A survivor of the Terezín concentration camp has hit out at U.S. personality Joe Rogan for appearing to draw parallels between atrocities witnessed during the Second World War and the idea of mandatory proof of vaccination against Covid-19. A viral video posted on the podcaster’s Instagram account features footage from the Holocaust accompanied by a voiceover by Rogan condemning the idea of compulsory Covid vaccination.

Gidon Lev, an 86-year-old Holocaust survivor who was taken with his parents to the Terezín concentration camp 50 kilometers north of Prague in 1941, condemned Rogan's video. Lev was kept in the concentration camp from the age of 6 to 10. He gained freedom when the camp was liberated in 1945. Lev posted two videos in response to Rogan’s post, which have been viewed more than 680,000 times on TikTok.
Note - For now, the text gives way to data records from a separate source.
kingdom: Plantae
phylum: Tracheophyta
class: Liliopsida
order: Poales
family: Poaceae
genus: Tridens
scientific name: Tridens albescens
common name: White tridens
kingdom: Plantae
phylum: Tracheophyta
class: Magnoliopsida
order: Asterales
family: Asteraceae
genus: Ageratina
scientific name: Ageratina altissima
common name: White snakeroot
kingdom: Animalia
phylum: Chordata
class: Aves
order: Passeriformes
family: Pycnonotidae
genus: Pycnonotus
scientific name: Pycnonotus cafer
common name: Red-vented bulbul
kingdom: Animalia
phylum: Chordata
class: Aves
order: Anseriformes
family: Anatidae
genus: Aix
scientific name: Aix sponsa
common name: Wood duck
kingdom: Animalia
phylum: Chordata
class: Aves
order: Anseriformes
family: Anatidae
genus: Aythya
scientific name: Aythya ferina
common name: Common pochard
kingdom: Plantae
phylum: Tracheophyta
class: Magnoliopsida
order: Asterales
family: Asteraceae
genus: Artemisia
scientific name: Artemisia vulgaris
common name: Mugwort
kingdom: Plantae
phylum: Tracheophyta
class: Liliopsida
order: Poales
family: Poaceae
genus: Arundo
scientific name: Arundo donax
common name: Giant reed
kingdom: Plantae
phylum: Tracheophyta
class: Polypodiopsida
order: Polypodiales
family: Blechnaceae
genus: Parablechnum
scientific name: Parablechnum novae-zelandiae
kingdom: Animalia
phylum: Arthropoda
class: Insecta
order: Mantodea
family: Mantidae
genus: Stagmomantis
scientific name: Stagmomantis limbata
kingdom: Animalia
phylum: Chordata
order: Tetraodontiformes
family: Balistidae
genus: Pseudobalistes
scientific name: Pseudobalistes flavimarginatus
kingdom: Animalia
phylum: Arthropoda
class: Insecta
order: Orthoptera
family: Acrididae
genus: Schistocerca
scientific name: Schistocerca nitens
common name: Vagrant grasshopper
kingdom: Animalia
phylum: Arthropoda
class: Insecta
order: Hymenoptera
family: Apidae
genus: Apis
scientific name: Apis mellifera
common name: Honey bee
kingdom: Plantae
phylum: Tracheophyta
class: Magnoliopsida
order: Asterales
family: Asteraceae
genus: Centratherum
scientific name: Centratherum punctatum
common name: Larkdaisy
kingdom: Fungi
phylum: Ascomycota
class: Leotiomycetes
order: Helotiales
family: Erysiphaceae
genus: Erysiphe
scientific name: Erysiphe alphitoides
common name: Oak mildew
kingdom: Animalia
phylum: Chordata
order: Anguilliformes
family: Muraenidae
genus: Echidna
T-Mobile and O2 offer concessions in mobile network competition probe

T-Mobile and O2 have offered concessions after a European Commission assessment found a network sharing deal between the two operators “may restrict competition” in the Czech Republic by reducing the ability and incentives for the companies to “unilaterally invest in network infrastructure.”

After raising concerns about the companies’ continued investment in the Czech Republic, T-Mobile and O2 offered to modernize their mobile networks by deploying multi-standard RAN equipment in certain radio frequency layers. Another proposal would minimize the exchange of information between the two companies to the minimum necessary to operate their shared network. If the proposals are breached after approval by the European Commission, the EC could impose a fine of up to 10 percent of each company’s global turnover.

On this day in Czech history

On this day, Oct. 5, 1936, Václav Havel was born. A Czech statesman, playwright, and former dissident, he served as the last President of Czechoslovakia from 1989 until the dissolution of Czechoslovakia in 1992 and then as the first President of the Czech Republic from 1993 to 2003. Today would have been his 85th birthday.